For more than a decade, concurrent North American festivals such as Telluride and Toronto have been eating away at Venice’s prestige and exclusivity. (Shane Danielsen outlines the festival’s growth as a discovery festival here.) To show the same films a couple of days in advance is clearly not proving enough of an attraction for North American press and industry members to embark on a transatlantic flight. Plus, important films that once would have definitely traveled to the Venetian lagoon first are now being programmed elsewhere (“Inherent Vice” premiering next month at the New York Film Festival, for example); others were inexplicably turned down because they were screening elsewhere (including Christian Petzold’s Toronto-premiering “Phoenix”). If the Oscar race has become the driving principle behind the programming of late summer/early autumn festivals, then Venice should step out of it and look for a different path to strengthen its own competition.

The retrospectives need some work.

Thematic or monographic retrospectives are the main attractions at bigger European festivals (for instance, Rotterdam and Locarno). There are even festivals that can live exclusively off of that appeal (Bologna’s Cinema Ritrovato, which many cinephiles consider to be the world’s finest festival).

A few years ago, under a different direction, Venice hosted several thoughtfully curated retrospectives on Italian B-movies, westerns and comedies, which introduced lesser known chapters of Italian cinema to international audiences. But the Venice Classics section is now a random cluster of films with no editorial line to hold them together. As a result, several notable documentaries in the program went virtually ignored by the majority of foreign journalists and programmers in attendance. What was the point of even showing them?

The portrait of Italian cinema deserves improvement.

Venice may pride itself on being an international festival, but it feels predominantly Italian, both in terms of atmosphere and curatorial choices. National assets in cinema should be used to reach out to wider audiences, not to please the local ones. Why relegate Italy’s greatest living director, Franco Maresco, to a sidebar section? Why not to use the past fortunes of Italian cinema to relaunch its present rather than complacently celebrating its octogenarian survivors?  Doesn’t the country have new voices and fresh perspectives? (Answer: Yes.)

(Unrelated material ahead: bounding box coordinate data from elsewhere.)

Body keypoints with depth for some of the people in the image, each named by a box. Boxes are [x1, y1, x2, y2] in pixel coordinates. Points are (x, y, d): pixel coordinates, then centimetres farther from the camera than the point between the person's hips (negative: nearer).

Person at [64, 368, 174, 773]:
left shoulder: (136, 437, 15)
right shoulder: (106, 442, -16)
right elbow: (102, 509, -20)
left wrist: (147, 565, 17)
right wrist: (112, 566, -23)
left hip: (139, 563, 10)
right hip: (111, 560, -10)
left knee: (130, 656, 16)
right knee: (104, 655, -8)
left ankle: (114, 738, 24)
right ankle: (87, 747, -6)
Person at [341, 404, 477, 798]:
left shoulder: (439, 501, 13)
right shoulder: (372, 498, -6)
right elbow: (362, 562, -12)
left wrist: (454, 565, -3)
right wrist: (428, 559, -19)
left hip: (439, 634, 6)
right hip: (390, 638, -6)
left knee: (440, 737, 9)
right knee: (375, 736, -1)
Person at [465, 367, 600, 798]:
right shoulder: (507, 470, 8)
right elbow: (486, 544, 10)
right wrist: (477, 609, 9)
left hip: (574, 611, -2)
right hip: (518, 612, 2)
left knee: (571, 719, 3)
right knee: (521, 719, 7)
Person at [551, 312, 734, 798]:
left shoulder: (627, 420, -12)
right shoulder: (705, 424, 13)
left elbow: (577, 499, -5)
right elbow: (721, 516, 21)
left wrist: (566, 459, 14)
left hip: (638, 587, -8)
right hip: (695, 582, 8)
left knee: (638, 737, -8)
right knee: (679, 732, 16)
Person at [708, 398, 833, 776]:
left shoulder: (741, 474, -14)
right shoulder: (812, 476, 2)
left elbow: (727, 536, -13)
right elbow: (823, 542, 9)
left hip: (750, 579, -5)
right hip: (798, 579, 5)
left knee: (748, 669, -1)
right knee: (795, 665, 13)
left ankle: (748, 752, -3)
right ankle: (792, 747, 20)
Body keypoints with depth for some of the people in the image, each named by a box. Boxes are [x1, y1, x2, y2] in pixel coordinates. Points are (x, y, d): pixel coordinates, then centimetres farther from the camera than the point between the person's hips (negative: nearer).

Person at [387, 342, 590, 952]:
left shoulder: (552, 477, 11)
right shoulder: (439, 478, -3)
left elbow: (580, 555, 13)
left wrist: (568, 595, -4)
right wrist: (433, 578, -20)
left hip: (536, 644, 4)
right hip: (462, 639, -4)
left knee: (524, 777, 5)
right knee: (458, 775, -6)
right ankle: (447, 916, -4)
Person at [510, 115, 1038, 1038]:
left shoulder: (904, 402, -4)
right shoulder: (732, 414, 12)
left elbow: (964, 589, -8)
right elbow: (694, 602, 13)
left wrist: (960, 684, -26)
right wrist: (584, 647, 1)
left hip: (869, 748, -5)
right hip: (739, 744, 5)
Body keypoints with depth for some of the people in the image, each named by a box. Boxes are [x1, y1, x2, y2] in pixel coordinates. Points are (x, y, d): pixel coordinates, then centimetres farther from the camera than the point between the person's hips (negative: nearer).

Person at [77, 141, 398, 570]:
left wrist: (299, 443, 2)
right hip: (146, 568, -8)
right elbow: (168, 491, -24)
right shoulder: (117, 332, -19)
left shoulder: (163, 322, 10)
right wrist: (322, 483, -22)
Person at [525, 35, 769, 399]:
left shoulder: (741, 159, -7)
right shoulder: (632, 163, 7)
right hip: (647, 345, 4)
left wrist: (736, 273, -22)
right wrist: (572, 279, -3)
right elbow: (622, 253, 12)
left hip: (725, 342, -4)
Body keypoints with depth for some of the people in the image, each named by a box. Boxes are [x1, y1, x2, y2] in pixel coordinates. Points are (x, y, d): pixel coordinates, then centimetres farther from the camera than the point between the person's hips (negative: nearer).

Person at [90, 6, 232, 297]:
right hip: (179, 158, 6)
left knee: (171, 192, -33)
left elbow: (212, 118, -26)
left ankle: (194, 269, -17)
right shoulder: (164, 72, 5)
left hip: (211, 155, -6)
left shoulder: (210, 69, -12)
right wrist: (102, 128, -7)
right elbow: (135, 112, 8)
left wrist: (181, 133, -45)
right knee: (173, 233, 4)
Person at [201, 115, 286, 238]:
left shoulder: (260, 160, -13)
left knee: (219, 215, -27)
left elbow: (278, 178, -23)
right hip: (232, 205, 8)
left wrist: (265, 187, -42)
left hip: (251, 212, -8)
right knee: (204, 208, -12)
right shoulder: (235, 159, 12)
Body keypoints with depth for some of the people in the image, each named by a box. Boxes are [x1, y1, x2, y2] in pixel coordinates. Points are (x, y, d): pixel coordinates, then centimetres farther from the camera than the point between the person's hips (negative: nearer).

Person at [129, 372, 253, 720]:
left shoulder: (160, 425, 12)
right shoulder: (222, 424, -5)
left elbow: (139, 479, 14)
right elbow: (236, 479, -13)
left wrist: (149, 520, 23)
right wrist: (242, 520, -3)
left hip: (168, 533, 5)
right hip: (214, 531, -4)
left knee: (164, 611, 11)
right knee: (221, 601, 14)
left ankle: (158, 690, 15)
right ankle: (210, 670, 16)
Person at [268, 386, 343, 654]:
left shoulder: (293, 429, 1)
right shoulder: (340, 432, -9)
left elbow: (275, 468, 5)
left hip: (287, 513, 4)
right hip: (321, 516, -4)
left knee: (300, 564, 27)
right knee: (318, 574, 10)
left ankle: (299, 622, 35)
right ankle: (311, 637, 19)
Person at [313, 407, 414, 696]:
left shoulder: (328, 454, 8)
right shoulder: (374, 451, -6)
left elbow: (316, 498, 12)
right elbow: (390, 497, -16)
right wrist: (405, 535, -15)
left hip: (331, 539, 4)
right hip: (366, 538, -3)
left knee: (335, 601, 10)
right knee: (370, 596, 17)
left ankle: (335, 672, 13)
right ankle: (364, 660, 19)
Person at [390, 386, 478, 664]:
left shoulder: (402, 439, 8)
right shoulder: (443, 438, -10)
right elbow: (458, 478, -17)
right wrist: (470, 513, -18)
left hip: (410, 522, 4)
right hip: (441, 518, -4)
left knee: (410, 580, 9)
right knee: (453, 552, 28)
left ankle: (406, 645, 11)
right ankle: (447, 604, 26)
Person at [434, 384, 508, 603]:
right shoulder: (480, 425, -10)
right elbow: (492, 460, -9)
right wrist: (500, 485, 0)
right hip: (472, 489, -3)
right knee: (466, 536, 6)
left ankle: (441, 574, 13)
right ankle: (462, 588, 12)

The marketplace is useless.


Venice’s market is virtually inexistent, but with so many new titles, it could benefit from encouraging more activity. It is telling that the official appellation of the festival is still mostra del cinema (exhibition of movies) while everywhere else festival organizers are looking to build stronger connections with the industry. At the time of this writing, “A Pigeon Sat on a Branch Reflecting on Existence” has no U.S. distribution. That will almost certainly change, but what about the rest of the lineup? The festival has a responsibility to its contents beyond their screening dates.